* [Passage shown]:
=== Section Start ===

Also we could add support for the firmware to be able to read HFS/HFS+ disks from Open Firmware.
There's now ROMs for the 6200 and newer Nvidia cards (6600, 7800, etc.) up to 512 MB VRAM for Old World Macs (and they should continue to work for New World Macs).

For FireWire and USB and HFS+ and Multi-boot, my idea would be to port patches and packages to Old World Open Firmware from a New World Mac such as a Quad G5. Initially, the firmware would be loaded from a supported SCSI or IDE disks's partition.
Multi-boot notes: #225
USB notes: #76
The last New World Macs have support for GPT booting: #51 so that's where I would get the disk-label and mac-parts package from. They have HFS+ and FAT support for partitions or whole disk. #58

fcode images for PCI cards (either by vendor/device ID or pci class code) can be added so that you don't need to flash PCI cards which helps with PC PCI cards that are difficult to flash, or don't have enough room for an Open Firmware image, or don't have a ROM at all).

=== Section End ===

* [Apply what you read]:
1/ Summarize the Open Firmware notes in two sentences.
2/ Answer these questions using the Open Firmware notes:
(a) Up to how much VRAM do the ROMs for the 6200 and newer Nvidia cards go?
(b) Which Macs have support for GPT booting?
(c) By what can fcode images for PCI cards be added?
3/ Write a continuation of the Open Firmware notes, beginning after their final sentence.

* [Data excerpt]:

=== Section Start ===

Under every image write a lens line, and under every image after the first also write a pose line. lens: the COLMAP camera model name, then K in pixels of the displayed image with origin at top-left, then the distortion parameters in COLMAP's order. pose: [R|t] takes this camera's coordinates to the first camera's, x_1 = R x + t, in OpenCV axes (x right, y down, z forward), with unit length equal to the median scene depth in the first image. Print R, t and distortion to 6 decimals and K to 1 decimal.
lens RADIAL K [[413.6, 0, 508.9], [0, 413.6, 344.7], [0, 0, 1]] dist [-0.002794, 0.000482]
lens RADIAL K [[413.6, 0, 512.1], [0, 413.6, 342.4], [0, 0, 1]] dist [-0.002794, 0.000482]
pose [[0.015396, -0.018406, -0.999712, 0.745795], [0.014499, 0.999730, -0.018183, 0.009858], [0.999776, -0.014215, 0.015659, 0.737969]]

=== Section End ===

* [Results by task]:
1/ The notes propose porting FireWire, USB, HFS+ and multi-boot support to Old World Open Firmware using patches and packages from a New World Mac such as a Quad G5, with the firmware first loaded from a partition on a supported SCSI or IDE disk. They also suggest adding fcode images for PCI cards so that cards which are difficult to flash, lack room for an Open Firmware image, or have no ROM would not need flashing.

2/
(a) Up to 512 MB.
(b) The last New World Macs.
(c) By vendor/device ID or by PCI class code.

3/
 

Phipli

Well-known member
For FireWire and USB and HFS+ and Multi-boot, my idea would be to port patches and packages to Old World Open Firmware from a New World Mac such as a Quad G5. Initially, the firmware would be loaded from a supported SCSI or IDE disks's partition.
How would you best recommend loading from disk? With the need for a PC formatted disk it can be tricky in machines with a single disk - is a second disk mandatory?
 

joevt

Well-known member
How would you best recommend loading from disk? With the need for a PC formatted disk it can be tricky in machines with a single disk - is a second disk mandatory?
Instead of reading from a file system (since Old World Open Firmware can't read files from HFS or FAT partitions and floppies are slow and tiny), I would have the nvramrc script read blocks from a partition of a supported disk (IDE or SCSI) that works before probe-all has been called.

The partition can be created in Mac OS X. It will be really small (a few megabytes). It would have a special type that is not automatically mounted by the OS. Since the partition will be on an internal disk and won't move or change size, the nvramrc script can just read from fixed block numbers of a specific disk. The partition won't contain a file system. It will just contain a binary blob like how Open Firmware is arranged in ROM.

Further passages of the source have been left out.